Смотрю на упрямо поджатые губы и невольно подмечаю, что сейчас он особенно похож на отца. Ладно, мысленно машу рукой, пусть идет к черту. Пусть Майя и его тоже любит, только после меня. Все после меня.

— Что, стоишь и на дерьмо сходишь из ревности к дочке? — Ольшанский подходит ближе, и я пренебрежительно хмыкаю.

— С чего это? У нее просто не было времени узнать меня ближе. Но это же моя дочь, Демид, я ее отец. А ты сам себе роди, — говорю и улыбаться хочется, потому что вспоминаю, какая у меня дочка.

Но улыбаться Демиду не собираюсь, еще решит, что у меня совсем крыша уплыла.

— Не психуй, Рустам, — вдруг негромко говорит Ольшанский, упираясь руками в перила, — не мог я тогда тебе ничего рассказать. Я Соне слово дал. Ей успокоиться надо было, а в этом гадюшнике, который ты вокруг себя развел, покой ей только снился. А еще подумай, что сделал бы Сикорский, если бы узнал про Соню. Ты бы ее к нему потащил, вас же зациклило с Русланом на этом гондоне. Как будто во всей столице других клиник нет.

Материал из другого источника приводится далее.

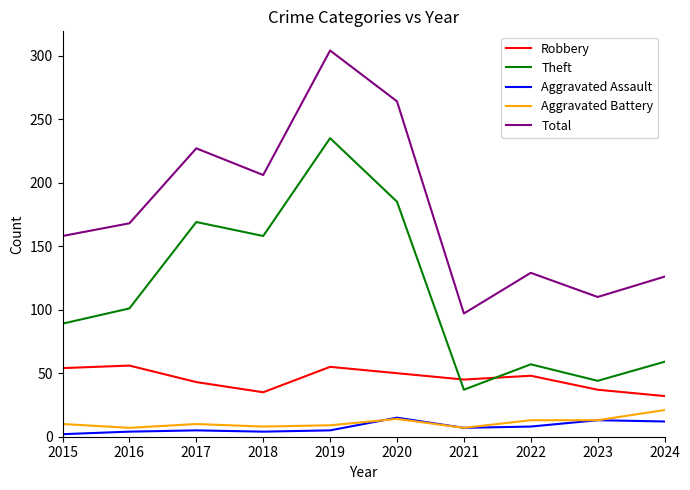

What is the smallest value displayed?

2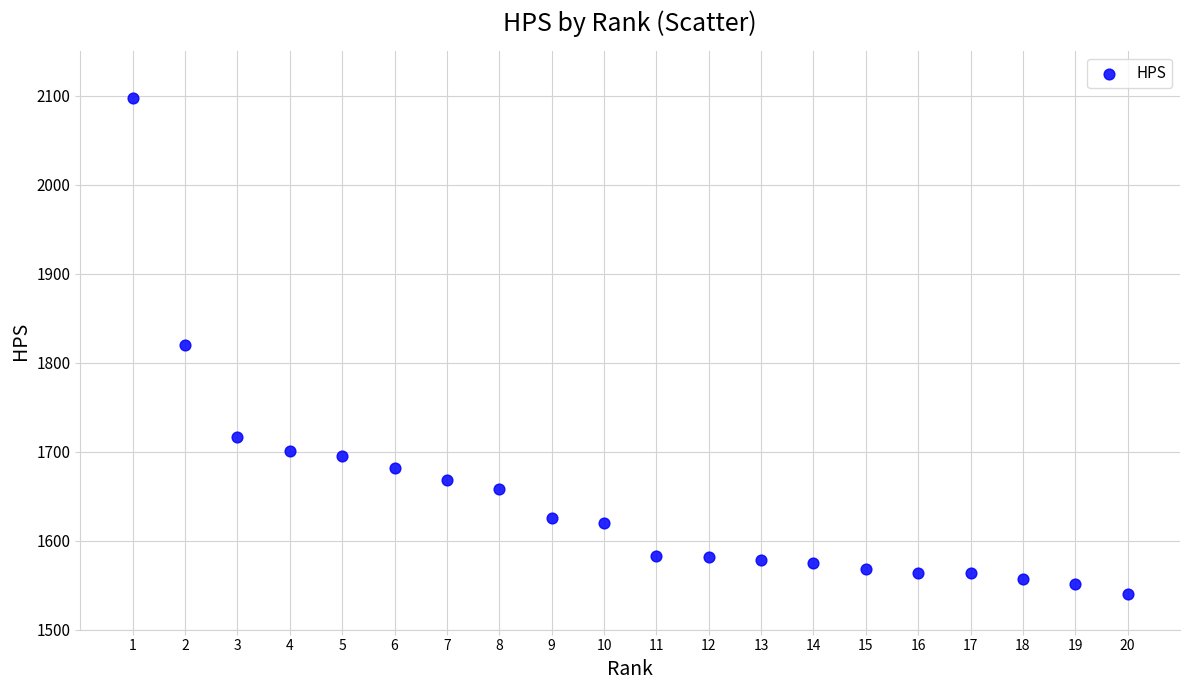

What is the range of X values (max minus min)?

19.0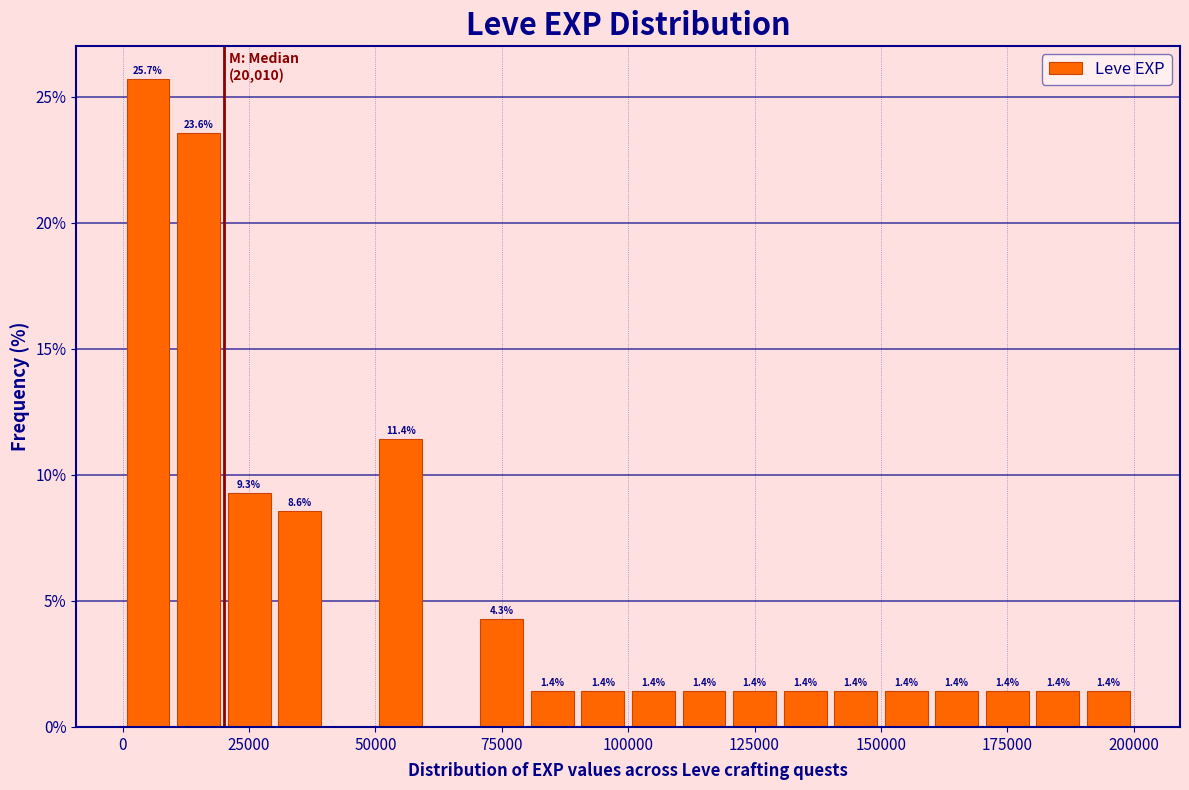

Around what value on the x-axis is the tallest bar? Give the approximate position of its centre, as read against the axis.

5000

Выходит, я и Демиду должен за дочку, не только врачихе.

— Знаю, — нехотя цежу, — сам об этом думал. Кто знал, что Адам такая мразь? Они с отцом столько лет друзьями были.

Демид молчит, и я меняю тему.

— Они там еще долго?

— Да нет. Астафьев назначил анализы на завтра, я их привезу с утра.

— Нет, я их привезу, — смотрю исподлобья.

— Мне проще, они у меня живут.

— Это не надолго. Я их заберу.

— Я бы тебе не советовал.

— Разве я спрашивал у тебя совет? — он начинает меня выбешивать.

— Ты лучше скажи, что с Лизой делать будем? — теперь меняет тему Демид, и это его «будем» выбивает меня из колеи.

Я был уверен, что нашел выход. Я почти все подготовил, осталось совсем немного, и можно было заканчивать. Я даже съездил к тому повороту, проехал пару раз туда и обратно.

— Теперь же все поменялось, да? — Демид сканирует внимательным, изучающим взглядом, и у меня появляется идиотское ощущение, что он прочитал мои мысли.

— Что поменялось? — пожимаю плечами как можно равнодушнее.